↓
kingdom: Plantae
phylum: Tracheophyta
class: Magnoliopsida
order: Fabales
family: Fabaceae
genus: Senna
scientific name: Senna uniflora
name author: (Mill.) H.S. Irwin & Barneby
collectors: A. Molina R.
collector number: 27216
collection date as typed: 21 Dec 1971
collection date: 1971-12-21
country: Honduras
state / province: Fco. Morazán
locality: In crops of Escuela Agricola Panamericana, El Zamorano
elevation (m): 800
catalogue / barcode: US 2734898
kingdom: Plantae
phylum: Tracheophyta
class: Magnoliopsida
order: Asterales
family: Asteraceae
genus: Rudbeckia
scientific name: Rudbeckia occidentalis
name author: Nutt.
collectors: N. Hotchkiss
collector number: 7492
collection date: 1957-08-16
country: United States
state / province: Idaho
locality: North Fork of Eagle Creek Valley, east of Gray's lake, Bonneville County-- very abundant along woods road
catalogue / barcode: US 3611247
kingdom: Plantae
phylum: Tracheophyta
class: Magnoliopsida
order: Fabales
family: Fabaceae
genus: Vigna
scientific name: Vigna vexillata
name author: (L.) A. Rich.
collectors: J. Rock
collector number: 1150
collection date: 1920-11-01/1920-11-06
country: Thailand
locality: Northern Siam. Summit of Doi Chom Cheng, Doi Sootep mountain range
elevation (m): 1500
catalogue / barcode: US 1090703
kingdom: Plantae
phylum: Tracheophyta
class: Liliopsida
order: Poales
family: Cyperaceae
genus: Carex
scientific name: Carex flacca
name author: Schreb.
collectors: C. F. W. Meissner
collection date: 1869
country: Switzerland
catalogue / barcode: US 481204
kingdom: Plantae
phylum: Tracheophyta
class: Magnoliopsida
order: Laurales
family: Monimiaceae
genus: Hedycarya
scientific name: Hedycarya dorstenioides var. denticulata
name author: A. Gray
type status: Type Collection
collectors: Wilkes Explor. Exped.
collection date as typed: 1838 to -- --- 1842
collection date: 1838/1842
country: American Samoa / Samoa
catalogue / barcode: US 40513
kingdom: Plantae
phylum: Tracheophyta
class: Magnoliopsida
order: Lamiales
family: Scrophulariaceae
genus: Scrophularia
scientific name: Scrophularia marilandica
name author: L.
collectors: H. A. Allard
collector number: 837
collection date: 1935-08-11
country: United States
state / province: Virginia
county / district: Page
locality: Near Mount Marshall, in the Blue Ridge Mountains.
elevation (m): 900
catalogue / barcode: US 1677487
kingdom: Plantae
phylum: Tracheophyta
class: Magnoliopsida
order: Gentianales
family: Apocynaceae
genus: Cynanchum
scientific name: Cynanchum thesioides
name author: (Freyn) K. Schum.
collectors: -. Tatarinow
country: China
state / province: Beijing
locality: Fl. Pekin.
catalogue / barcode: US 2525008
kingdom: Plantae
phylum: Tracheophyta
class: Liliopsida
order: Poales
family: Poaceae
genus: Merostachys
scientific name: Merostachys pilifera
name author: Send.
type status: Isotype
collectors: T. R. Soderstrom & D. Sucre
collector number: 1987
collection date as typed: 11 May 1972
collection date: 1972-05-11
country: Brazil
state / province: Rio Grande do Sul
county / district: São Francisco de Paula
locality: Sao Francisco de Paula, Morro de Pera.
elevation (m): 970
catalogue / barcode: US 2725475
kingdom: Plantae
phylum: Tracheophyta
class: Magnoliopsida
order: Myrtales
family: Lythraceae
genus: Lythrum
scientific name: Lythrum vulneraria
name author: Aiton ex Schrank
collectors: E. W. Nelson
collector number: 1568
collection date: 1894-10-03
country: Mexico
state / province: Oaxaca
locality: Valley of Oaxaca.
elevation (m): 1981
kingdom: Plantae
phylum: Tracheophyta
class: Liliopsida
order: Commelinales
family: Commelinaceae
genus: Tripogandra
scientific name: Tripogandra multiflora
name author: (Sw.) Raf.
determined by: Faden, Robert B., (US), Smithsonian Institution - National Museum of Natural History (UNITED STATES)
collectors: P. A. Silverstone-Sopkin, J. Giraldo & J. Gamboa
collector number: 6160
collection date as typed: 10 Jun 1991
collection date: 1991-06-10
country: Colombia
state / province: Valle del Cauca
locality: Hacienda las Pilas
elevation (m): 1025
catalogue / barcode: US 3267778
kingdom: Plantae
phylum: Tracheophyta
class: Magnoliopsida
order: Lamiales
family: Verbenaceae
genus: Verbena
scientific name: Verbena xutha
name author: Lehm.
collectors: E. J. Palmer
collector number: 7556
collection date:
↑
• [GIVEN PROBLEM]:
Reproduce everything from the start of the rows down to the line containing "locality: In crops", substituting "region" for "state / province" and changing nothing else.

• [RESPONSE FOR THIS EXERCISE]:
kingdom: Plantae
phylum: Tracheophyta
class: Magnoliopsida
order: Fabales
family: Fabaceae
genus: Senna
scientific name: Senna uniflora
name author: (Mill.) H.S. Irwin & Barneby
collectors: A. Molina R.
collector number: 27216
collection date as typed: 21 Dec 1971
collection date: 1971-12-21
country: Honduras
region: Fco. Morazán
locality: In crops of Escuela Agricola Panamericana, El Zamorano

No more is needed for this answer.